__Document text__.
....................

As a chauffeur-driven car with
smoked windows and the blue flashing lights reserved for government officials
drives off, there is a slight moment of panic as a child realises that she has
left her balloons behind. Her father dispatches a bodyguard, who seconds later
sprints back into the school, pistol strapped to his side, balloons in hand. As
the last children enter the school, bodyguards and drivers mingle outside and
settle in for a long wait.
“Once during the festivities
teachers lined up the year’s new entries on stage and asked them to introduce
themselves in front of everyone on a microphone,” recalls Alina Pavlova, whose
nine-year-old goes to Mes and is now spending a week in the Maldives.
“Then they asked each child to
tell us how they’d spent the summer holidays. One said Sardinia, another St
Tropez, a third the Caribbean, on private yachts of course. I must say that it
sounded a bit strange, coming from the mouths of a bunch of seven-year-olds.”
To find out more about Mes I
meet Masha, the 13-year-old daughter of a government official who, like most
high-ranking Russian state bureaucrats, also has his own lucrative business on
the side. Far from being a typical spoilt rich kid, she is shy, soft-spoken and
well mannered, but it quickly becomes apparent that despite her young age,
privilege and fabulous luxury have long become second nature.
She tells me that the next
morning, the start of her spring break, she is to be taken to the airport in a
chauffeur-driven car to fly off to a large yacht in the Bahamas with a school
friend and her parents. “Will you fly first class?” I ask naively. “Oh no, by
private plane,” she says with the nonchalance my daughter would reserve to
describe an afternoon at her local playground.

....................

Extracted page text data
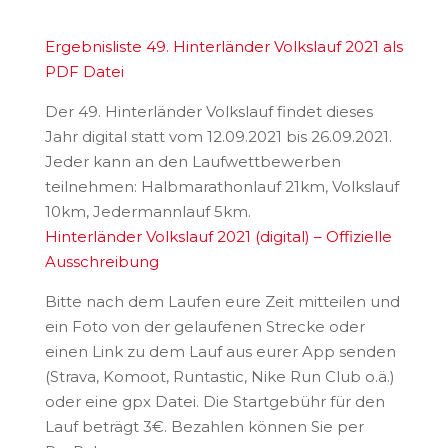
Ergebnisliste 49. Hinterländer Volkslauf 2021 als
PDF Datei
Der 49. Hinterländer Volkslauf findet dieses
Jahr digital statt vom 12.09.2021 bis 26.09.2021.
Jeder kann an den Laufwettbewerben
teilnehmen: Halbmarathonlauf 21km, Volkslauf
10km, Jedermannlauf 5km.
Hinterländer Volkslauf 2021 (digital) – Offizielle
Ausschreibung
Bitte nach dem Laufen eure Zeit mitteilen und
ein Foto von der gelaufenen Strecke oder
einen Link zu dem Lauf aus eurer App senden
(Strava, Komoot, Runtastic, Nike Run Club o.ä.)
oder eine gpx Datei. Die Startgebühr für den
Lauf beträgt 3€. Bezahlen können Sie per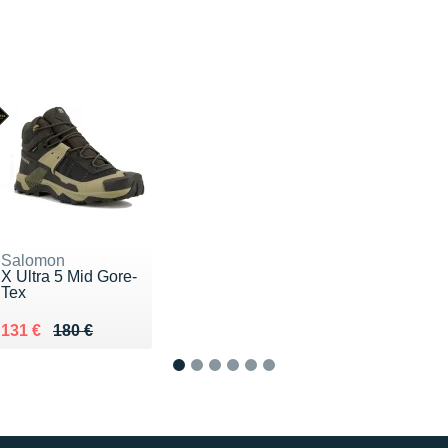
Salomon
X Ultra 5 Mid Gore-
Tex
Au lieu de 180 €
Vendu 131 €
131 €
180 €
1
2
3
4
5
6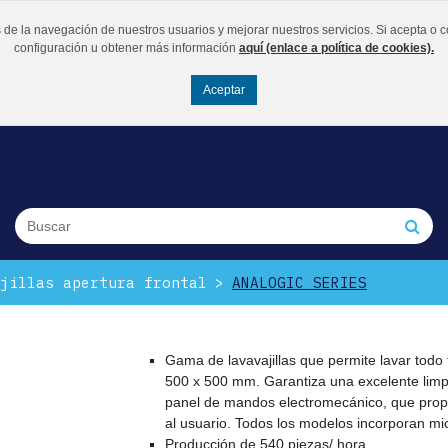
os de la navegación de nuestros usuarios y mejorar nuestros servicios. Si acepta
configuración u obtener más información
aquí (enlace a política de cookies).
jillas apertura frontal
ANALOGIC SERIES
Gama de lavavajillas que permite lavar todo 
500 x 500 mm. Garantiza una excelente limpi
panel de mandos electromecánico, que propo
al usuario. Todos los modelos incorporan mic
Producción de 540 piezas/ hora.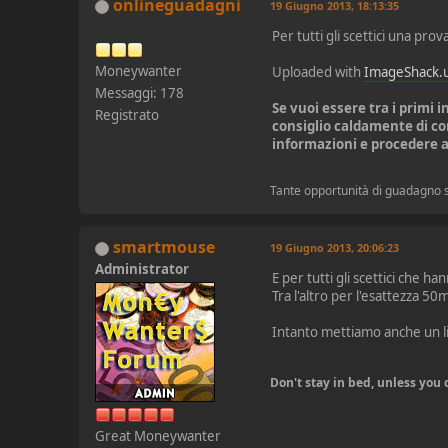
onlineguadagni
19 Giugno 2013, 18:13:35
Per tutti gli scettici una pr
Moneywanter
Uploaded with
ImageShack.
Messaggi: 178
Se vuoi essere tra i primi 
Registrato
consiglio caldamente di c
informazioni e procedere a
Tante opportunità di guadagno
smartmouse
19 Giugno 2013, 20:06:23
Administrator
E per tutti gli scettici che h
Tra l'altro per l'esattezza 50
Intanto mettiamo anche un li
Don't stay in bed, unless yo
Great Moneywanter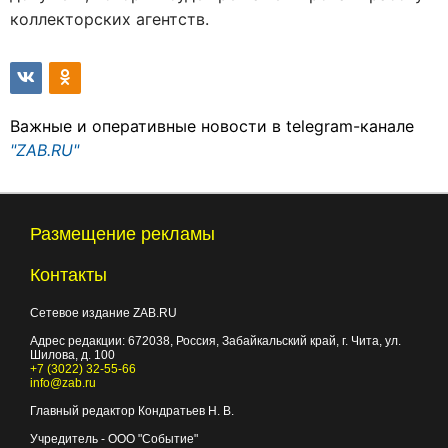
коллекторских агентств.
Важные и оперативные новости в telegram-канале
"ZAB.RU"
Размещение рекламы
Контакты
Сетевое издание ZAB.RU
Адрес редакции:
672038
, Россия, Забайкальский край, г.
Чита
,
ул.
Шилова, д. 100
+7 (3022) 32-55-66
info@zab.ru
Главный редактор Кондратьев Н. В.
Учредитель - ООО "Событие"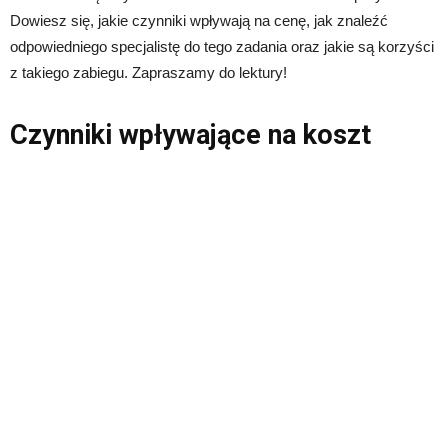
Dowiesz się, jakie czynniki wpływają na cenę, jak znaleźć
odpowiedniego specjalistę do tego zadania oraz jakie są korzyści
z takiego zabiegu. Zapraszamy do lektury!
Czynniki wpływające na koszt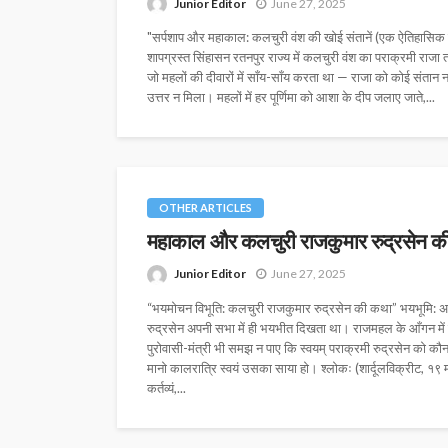
Junior Editor
June 27, 2025
"सर्पशाप और महाकाल: कलचुरी वंश की खोई संतानें (एक ऐतिहासिक
शापग्रस्त सिंहासन रतनपुर राज्य में कलचुरी वंश का पराक्रमी राजा त
जो महलों की दीवारों में साँय-साँय करता था — राजा को कोई संतान नह
उत्तर न मिला। महलों में हर पूर्णिमा को आशा के दीप जलाए जाते,...
OTHER ARTICLES
महाकाल और कलचुरी राजकुमार रुद्रसेन क
Junior Editor
June 27, 2025
“भयमोचन विभूति: कलचुरी राजकुमार रुद्रसेन की कथा” भयभूमि: अ
रुद्रसेन अपनी सभा में ही भयभीत दिखता था। राजमहल के आँगन में प
पुरोवासी-मंत्री भी समझ न पाए कि स्वयम् पराक्रमी रुद्रसेन को क
मानो कालरात्रि स्वयं उसका साया हो। श्लोकः (शार्दूलविक्रीट, १९ मा
कर्तव्यं,...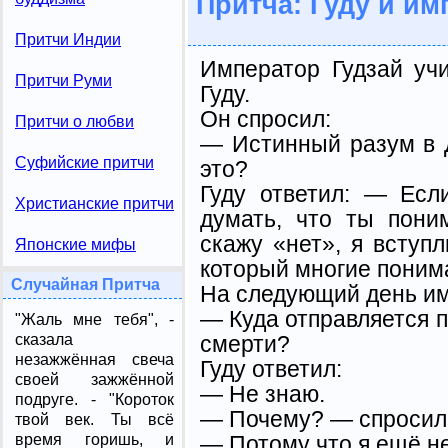
Притча: Гуду и им
Притчи Индии
Император Гудзай уч
Притчи Руми
Гуду.
Он спросил:
Притчи о любви
— Истинный разум в 
Суфийские притчи
это?
Гуду ответил: — Есл
Христианские притчи
думать, что ты пони
скажу «нет», я вступ
Японские мифы
который многие поним
Случайная Притча
На следующий день им
— Куда отправляется 
"Жаль мне тебя", -
смерти?
сказала
незажжённая свеча
Гуду ответил:
своей зажжённой
— Не знаю.
подруге. - "Короток
— Почему? — спросил
твой век. Ты всё
— Потому что я ещё не
время горишь, и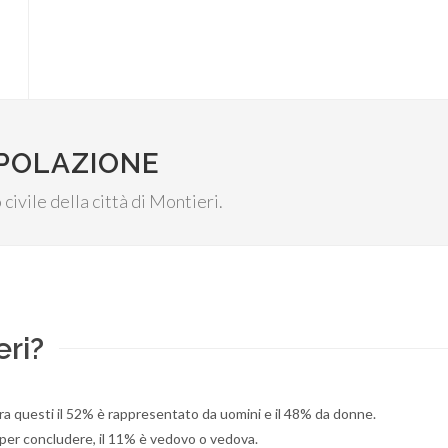
OPOLAZIONE
 civile della città di Montieri.
eri?
ra questi il 52% è rappresentato da uomini e il 48% da donne.
 per concludere, il 11% è vedovo o vedova.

....................

__Problem set__.
[1] In the Mes school article, where is Masha going at the start of her spring break?
[2] Condense the paragraph of the Mes school article that begins "To find out more about Mes I meet Masha" into one or two sentences, keeping its main facts.
[3] Pick up the Mes school article after its final sentence and write the next part.
Nothing in the data matters for this work.

__Exercise responses__.
[1] She is flying by private plane to a large yacht in the Bahamas with a school friend and her parents.

[2] The writer meets Masha, the 13-year-old daughter of a government official who, like most senior Russian state bureaucrats, also runs a lucrative side business. She is shy, soft-spoken and well mannered rather than spoiled, yet privilege and luxury are plainly second nature to her.

[3]
Masha’s friend, the daughter
of a Russian industrialist, once threw a tantrum because she did not like a
private jet her parents hired to go on holiday. I’m told it was a phase she has
grown out of, with the help of a child psychologist.
At Mes since she turned seven,
Masha explained that the most common aspiration among her school girlfriends is
to marry a multimillionaire, a marked change from Soviet times when officially
girls wanted to become a doctor or an engineer but secretly dreamt of being an
actress, then the epitome of glamour.
Of course, not every child at
Mes flaunts Daddy’s wealth, and many behave like ordinary children. But, as Masha
explained, every class has its own clique of kids na pantkah (show-offs).
“There are strict rules if you want to be accepted by them,” said Masha. “The
first must is expensive designer clothes. At school it’s absolutely normal for
a 13-year-old to carry a Gucci or Prada handbag, wear high-heels and make-up. A
watch studded with precious stones is also imperative. Most kids have credit
cards and at least a couple of e100 bills in their wallet. And of course,
everyone has a mobile, preferably an iPhone. A private nanny, bodyguards and a
bulletproof car are also very common.”
To celebrate his son’s 14th
birthday two years ago, a Ukrainian tycoon dispatched his private jet to
Moscow, boarded his son’s whole Mes class and flew them to Kiev for the
weekend. They stayed in suites in the city’s most expensive five-star hotel and
took a cruise down the Dnieper river on a private yacht. The boy’s father could
not join them as he was in jail at the time.
Under pressure to impress each
other with ever more extravagant shows of wealth, parents can pay tens of
thousands of pounds for a child’s birthday party, for instance by hiring an
entire circus company for entertainment. Typically these families live off
Rublyovo-Uspenskoye Shosse, a road that snakes westwards out of Moscow through
forests of silver birches and pines. Known as Rublyovka, the area is Moscow’s
Beverly Hills, home to the gated compounds of oligarchs, government ministers,
Kremlin officials, the Russian president, Vladimir Putin, and, from this week,
his successor, Dmitry Medvedev. Along the road, stretches of forest are boxed
in behind 16ft-high metal fences surveilled by CCTV cameras and patrolled day
and night by private security guards.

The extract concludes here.